**What is expected**.
In the records below, find each line that holds "linecap" and return it.

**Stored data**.

########################################

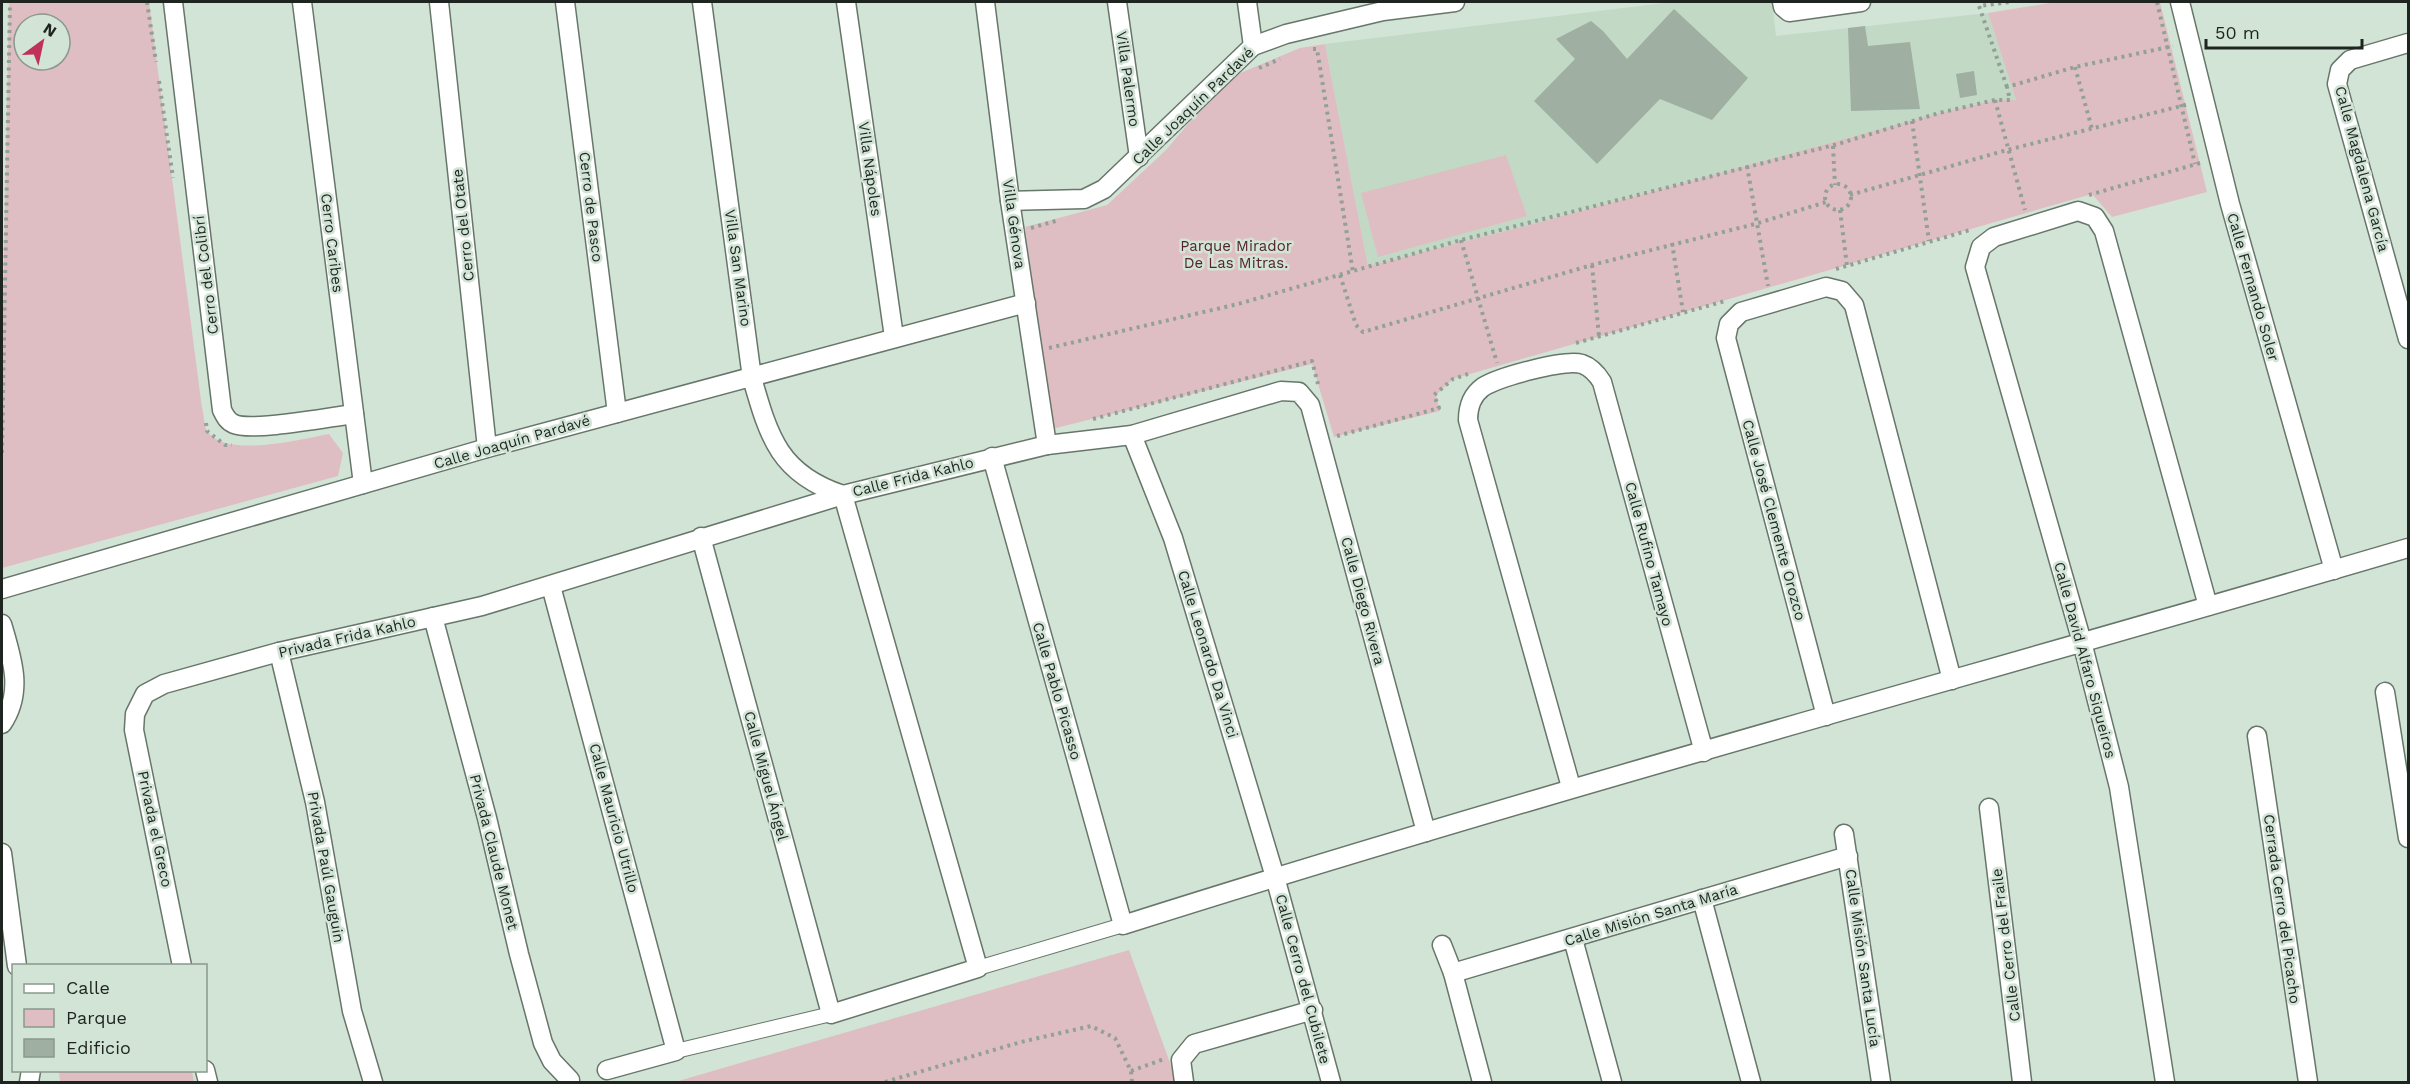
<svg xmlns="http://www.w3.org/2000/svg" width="2410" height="1084" font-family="'Work Sans',sans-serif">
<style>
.built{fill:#c2d9c6}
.green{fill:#dfbec3;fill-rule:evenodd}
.building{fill:#9fafa2}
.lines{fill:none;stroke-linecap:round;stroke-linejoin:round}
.pedestrian-casing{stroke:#67766a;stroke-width:16}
.minor-casing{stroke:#67766a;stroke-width:21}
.path{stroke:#92a095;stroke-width:4;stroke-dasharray:3 4.5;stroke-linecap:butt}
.pedestrian{stroke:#fff;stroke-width:14}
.minor{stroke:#fff;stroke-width:18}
.labels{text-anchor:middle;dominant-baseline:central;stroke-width:5;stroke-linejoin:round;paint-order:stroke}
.street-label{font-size:15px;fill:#1e2520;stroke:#d2e4d6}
.park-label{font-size:15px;fill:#55232d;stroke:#d2e4d6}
</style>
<rect width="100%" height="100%" fill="#d2e4d6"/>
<path class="built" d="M1673,2H1772L1776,36L1988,13L2016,100H1995L1939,113L1533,224L1368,266L1325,44Z"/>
<g class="green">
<path d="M9,2H149L202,408C204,414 204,426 207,431C226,459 301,439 329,434L343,453L338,476L2,568V359ZM24,24H60V60H24Z"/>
<path d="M2056,2H2160L2207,192L2112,217L2092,194L1453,379L1436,395L1440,411L1334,437L1312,364L1052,429L1025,227L1107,205L1166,150L1226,79L1300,48L1325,44L1368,266L1533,224L1939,113L1995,100H2016L1988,13Z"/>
<path d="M1506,155L1527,216L1378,257L1361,193Z"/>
<path d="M1129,950L1177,1082H675Z"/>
<path d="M59,1071H192L194,1082H60Z"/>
</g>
<g class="building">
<path d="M1674,9L1748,78L1712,120L1660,99L1597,164L1534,101L1575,59L1556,39L1591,21L1603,31L1627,59Z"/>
<path d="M1865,26L1868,46L1910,42L1920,109L1851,111L1848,28Z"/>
<path d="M1974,71L1977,95L1960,98L1956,74Z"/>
</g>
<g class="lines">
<g class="pedestrian-casing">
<g id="pedestrian">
<path d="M978,968L1123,925"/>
<path d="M676,1051L831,1014"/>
</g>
</g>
<g class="minor-casing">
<g id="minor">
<path d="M173,2L222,410C225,416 227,421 234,424C253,432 329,417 354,414"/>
<path d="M302,2L363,484"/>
<path d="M439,2L487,448"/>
<path d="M565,2L617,413"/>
<path d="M846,2L894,337"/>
<path d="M985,2L1010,201L1047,445"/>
<path d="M1117,2L1139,157"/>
<path d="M1247,2L1253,46"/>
<path d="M1782,2L1783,7L1789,12L1861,2"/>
<path d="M2180,2L2230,204L2334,570"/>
<path d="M2408,43L2350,60L2340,70L2337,84L2408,339"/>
<path d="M1010,201L1084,199L1104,189L1253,46L1286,34L1383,11L1455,2"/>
<path d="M1132,435L1173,538L1275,877L1331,1082"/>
<path d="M992,457L1123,925C1549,790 1980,674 2408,548"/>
<path d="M701,537L831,1014L978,968L843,495C779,474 769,437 752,378L702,2"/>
<path d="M551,586L676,1051L607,1070"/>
<path d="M2,589L487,448L1026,303"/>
<path d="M433,617L487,818L519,954L543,1043L552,1061L570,1080"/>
<path d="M2,624C12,658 24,692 2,724"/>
<path d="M279,652L315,802L352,1011L373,1082"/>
<path d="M2385,692L2408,838"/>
<path d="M1826,716L1726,338L1729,324L1741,312L1826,287L1842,291L1854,305L1952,680"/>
<path d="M2257,736L2308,1082"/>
<path d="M1571,787L1468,420C1468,407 1472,395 1483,387C1499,377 1564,359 1582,364C1591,367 1597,374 1602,382L1704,752"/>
<path d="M1989,808L2022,1082"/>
<path d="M1844,834L1881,1082"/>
<path d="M2,853L17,966"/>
<path d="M1702,899L1751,1082"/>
<path d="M1573,939L1612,1082"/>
<path d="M1442,945L1453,973L1482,1082"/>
<path d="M182,966L134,730L135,714L145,694L164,684L279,652L482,606L843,495L1047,445L1132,435L1281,391L1299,392L1310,405L1426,832"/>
<path d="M1453,973L1848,856"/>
<path d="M205,1070L208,1082"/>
<path d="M29,1082L31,1070"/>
<path d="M1184,1082L1181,1060L1194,1044L1313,1010"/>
<path d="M2165,1082L2119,787L2082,642L1975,267L1981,247L1994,237L2078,211L2095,217L2104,231L2208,606"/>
</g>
</g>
<g class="path">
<path d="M147,2L156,62"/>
<path d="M2157,2L2195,164"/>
<path d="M1313,49H1317L1353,272"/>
<path d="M2075,67L2092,129"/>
<path d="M1259,68L1280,59"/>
<path d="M159,81L173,178"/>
<path d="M2007,87L1979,6L2010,2"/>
<path d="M1995,100L2025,210"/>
<path d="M1912,121L1929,241"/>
<path d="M1833,146L1835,185"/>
<path d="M1747,166L1768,286"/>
<circle cx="1838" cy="197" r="13"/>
<path d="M1850,195L2007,150L2189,104"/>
<path d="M2089,195L2200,163"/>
<path d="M1840,210L1847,266"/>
<path d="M1031,228L1059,220"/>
<path d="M1461,240L1497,363"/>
<path d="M1672,243L1683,312"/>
<path d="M1592,265L1599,336"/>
<path d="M1836,269L1970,230"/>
<path d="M1340,275L1356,325L1363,332L1592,265L1755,224L1826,202"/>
<path d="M1576,343L1725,301"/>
<path d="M1049,348L1238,304L1461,240L1838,144L1939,113L1995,100H2010L2007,87L2075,67L2173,46"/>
<path d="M1093,419L1312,361L1318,384"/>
<path d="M206,423L207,431L225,445H232"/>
<path d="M1337,436L1439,408L1434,395L1453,379L1468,374"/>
<path d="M2,453L10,2"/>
<path d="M1131,1071L1164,1059"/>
<path d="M885,1082L1021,1042L1091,1026L1115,1038L1131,1071L1132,1082"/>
</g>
<use href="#pedestrian" class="pedestrian"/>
<use href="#minor" class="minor"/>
</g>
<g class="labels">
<g class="street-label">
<text transform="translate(1128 79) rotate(82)">Villa Palermo</text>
<text transform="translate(1193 106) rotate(-44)">Calle Joaquín Pardavé</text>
<text transform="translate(870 169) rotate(82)">Villa Nápoles</text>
<text transform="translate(2362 169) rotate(75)">Calle Magdalena García</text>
<text transform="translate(591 207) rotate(83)">Cerro de Pasco</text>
<text transform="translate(1014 224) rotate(82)">Villa Génova</text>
<text transform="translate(463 225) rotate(-96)">Cerro del Otate</text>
<text transform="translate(332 243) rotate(83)">Cerro Caribes</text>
<text transform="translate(738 268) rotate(82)">Villa San Marino</text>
<text transform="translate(206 275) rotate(-97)">Cerro del Colibrí</text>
<text transform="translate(2253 287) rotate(74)">Calle Fernando Soler</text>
<text transform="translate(512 442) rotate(-16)">Calle Joaquín Pardavé</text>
<text transform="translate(913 477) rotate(-14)">Calle Frida Kahlo</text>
<text transform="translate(1774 520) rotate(75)">Calle José Clemente Orozco</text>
<text transform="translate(1649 554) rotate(75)">Calle Rufino Tamayo</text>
<text transform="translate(1363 601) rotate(75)">Calle Diego Rivera</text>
<text transform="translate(347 637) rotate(-13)">Privada Frida Kahlo</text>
<text transform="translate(1208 654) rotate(73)">Calle Leonardo Da Vinci</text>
<text transform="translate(2085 660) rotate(75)">Calle David Alfaro Siqueiros</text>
<text transform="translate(1057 691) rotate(74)">Calle Pablo Picasso</text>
<text transform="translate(766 776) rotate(75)">Calle Miguel Ángel</text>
<text transform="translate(614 818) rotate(75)">Calle Mauricio Utrillo</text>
<text transform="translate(155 829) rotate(78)">Privada el Greco</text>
<text transform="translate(494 852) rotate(76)">Privada Claude Monet</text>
<text transform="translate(326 867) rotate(80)">Privada Paúl Gauguin</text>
<text transform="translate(2282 909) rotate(82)">Cerrada Cerro del Picacho</text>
<text transform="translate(1651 915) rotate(-17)">Calle Misión Santa María</text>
<text transform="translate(2006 945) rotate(-97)">Calle Cerro del Fraile</text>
<text transform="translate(1863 958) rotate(82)">Calle Misión Santa Lucía</text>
<text transform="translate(1303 979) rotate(75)">Calle Cerro del Cubilete</text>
</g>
<g class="park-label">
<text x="1236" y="246">Parque Mirador<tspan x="1236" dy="17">De Las Mitras.</tspan></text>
</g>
</g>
<rect width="2410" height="1084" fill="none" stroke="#1e2520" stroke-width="6"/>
<rect x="12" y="964" width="195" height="108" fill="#d2e4d6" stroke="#8a988d" stroke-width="1.5"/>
<rect x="24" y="984" width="30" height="9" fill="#ffffff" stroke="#8a988d" stroke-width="1.5"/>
<text x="66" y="994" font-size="18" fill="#1e2520">Calle</text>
<rect x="24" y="1009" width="30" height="18" fill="#dfbec3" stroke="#8a988d" stroke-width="1.5"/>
<text x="66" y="1024" font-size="18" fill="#1e2520">Parque</text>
<rect x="24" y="1039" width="30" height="18" fill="#9fafa2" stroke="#8a988d" stroke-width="1.5"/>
<text x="66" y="1054" font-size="18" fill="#1e2520">Edificio</text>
<g transform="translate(42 42) rotate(33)"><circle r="28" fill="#d2e4d6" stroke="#8a988d" stroke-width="1.5"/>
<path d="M0-4.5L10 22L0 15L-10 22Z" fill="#c03159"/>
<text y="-9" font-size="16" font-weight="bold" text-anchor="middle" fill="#1e2520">N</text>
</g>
<path d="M2206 39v9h156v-9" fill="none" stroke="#1e2520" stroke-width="3"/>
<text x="2215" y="39" font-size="18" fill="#1e2520" stroke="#d2e4d6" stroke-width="4.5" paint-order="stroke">50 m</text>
</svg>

########################################

**Result of the exercise**.
.lines{fill:none;stroke-linecap:round;stroke-linejoin:round}
.path{stroke:#92a095;stroke-width:4;stroke-dasharray:3 4.5;stroke-linecap:butt}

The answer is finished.